A título de exemplo, refira-se o artigo de
Christopher D. Stone publicado, em 1972, na conceituada Southern California Law
Review: Should trees have Standing?
Toward legal rights for natural objects. As teses de “ecologia radical” do professor
Stone a favor de uma Natureza titular de direitos tem um grande interesse no
contexto da evolução do pensamento a que temos vindo a fazer referência. O seu
primeiro argumento consiste em recordar o raciocínio, ritual nesta literatura dita
“ecologista”, segundo o qual o tempo dos direitos da Natureza teria chegado,
após o das crianças, das mulheres, dos negros, dos índios ou até mesmo dos
embriões. Em suma, trata-se de sugerir que o que parecia “impensável” numa
época, em tantos aspectos próxima da nossa, e que se tornou numa evidência hoje
em dia. Só é pena o professor Stone se ter esquecido dos elementos geológicos!
O debate sobre o direito das árvores ou dos rochedos, para além da sua aparente estranheza, trata-se de saber
se o Homem é o único sujeito de direito e detentor de valores, ou se, pelo
contrário, aquilo que hoje se chama a “biosfera”, a “geosfera” ou a “ecosfera”,
e que outrora se designava por “cosmos”, também é passível detentor de direitos
e valores intrínsecos. O homem não seria neste caso, sob qualquer ponto de
vista – ético, jurídico ou ontológico –, senão mais um elemento entre outros no
seio da Natureza (FERRY, 1993).
É esta visão do mundo – ecocêntrica – ainda de
certo modo inédita que Bill Devall, na sequência do filósofo norueguês Arne
Naess, se propõe designar por deep ecology (ecologia profunda).

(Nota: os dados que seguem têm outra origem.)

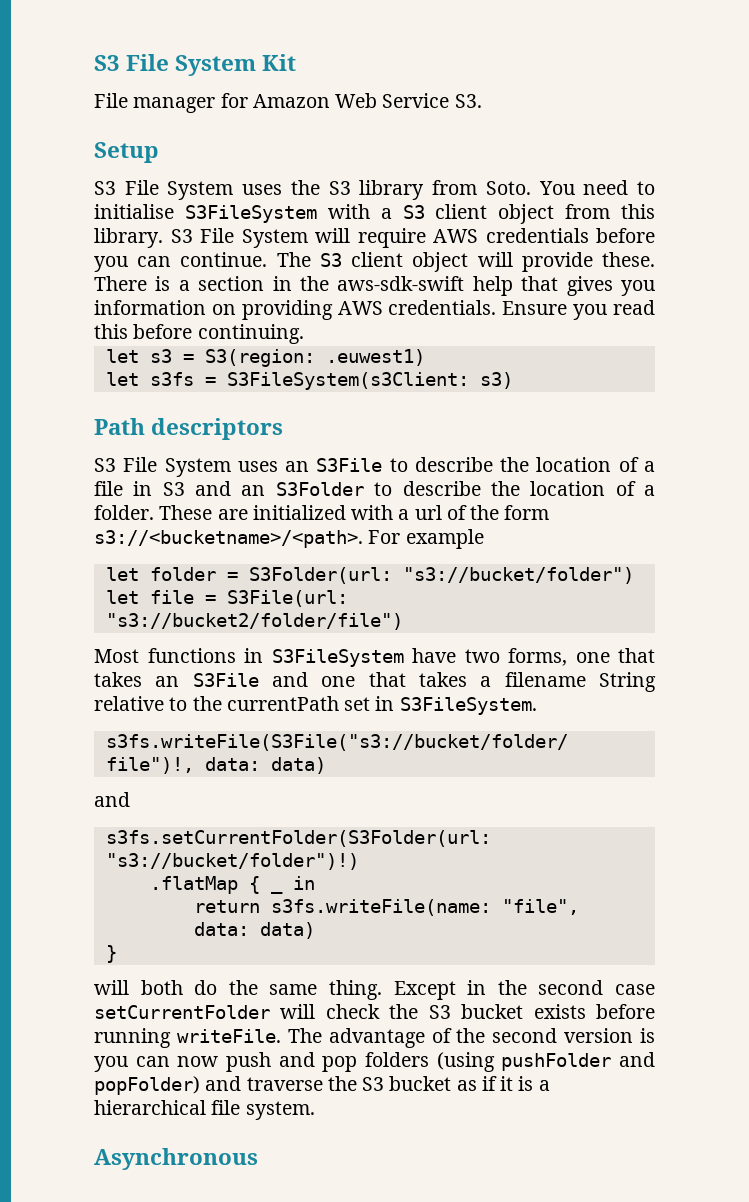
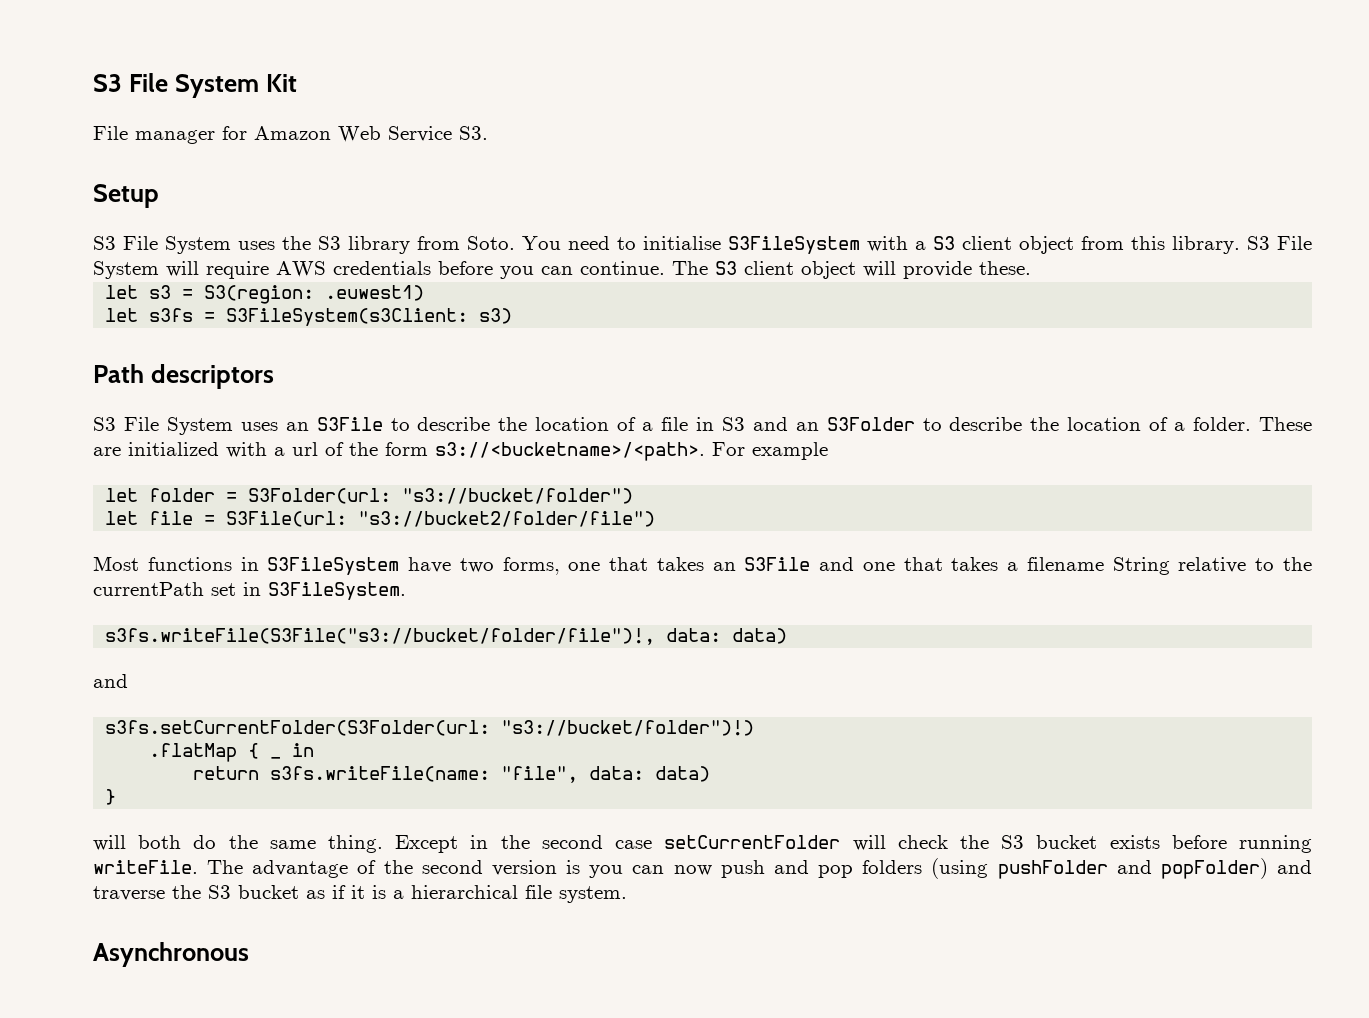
[94,276,655,296] [94,300,655,320] [94,324,304,344] There is a section in the aws-sdk-swift help that gives you information on providing AWS credentials. Ensure you read this before continuing. -> (1031, 268) none

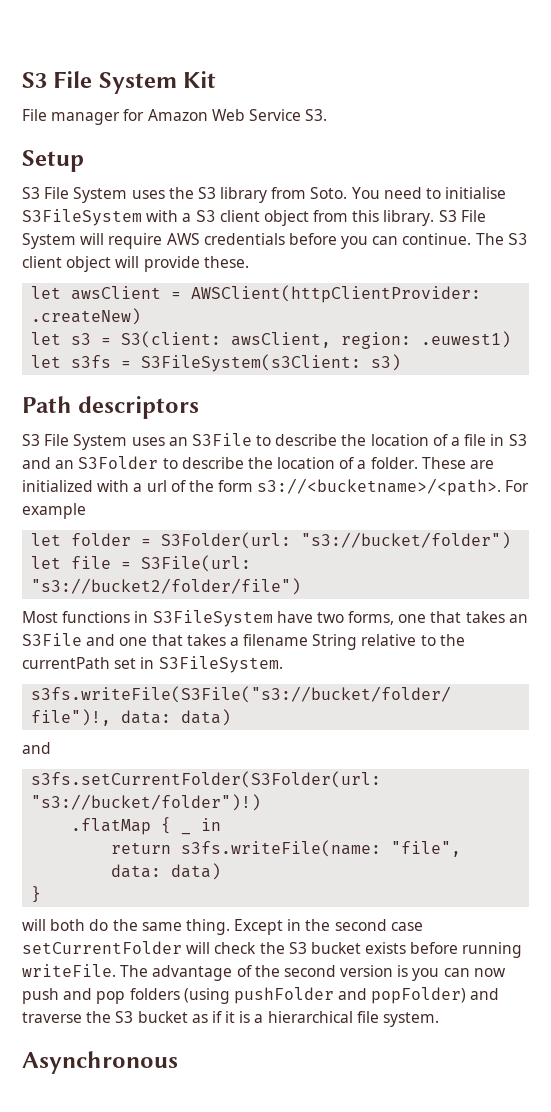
(1031, 268) none -> [31,285,482,303] [31,308,142,325] // let awsClient = AWSClient(httpClientProvider: .createNew)
[204,285,315,304] S3(region: -> [121,331,412,349] S3(client: awsClient, region:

Segundo
uma terminologia já clássica nas universidades americanas, deve-se opor a
“ecologia profunda” (deeep ecology), “ecocêntrica” ou “biocêntrica”, à
“ecologia superficial” (shallow ecology), ou “ambientalista”, fundada no
velho antropocentrismo.
O reconhecimento ético dos seres inanimados
tende a tornar-se o critério do sucesso ou do insucesso de uma tal
desconstrução da modernidade, como sugere Roberick Nash (in FERRY, 1993),
outro teórico do movimento deep ecology:
“Os rochedos têm direitos? Se chegar o dia
em que esta questão não mais se apresente como ridícula para um grande número
de nós, estaremos então na via de uma mudança de sistema de valores que
tornará, porventura, possíveis medidas susceptíveis de pôr termo à crise
ecológica. Esperemos que ainda se esteja a tempo.”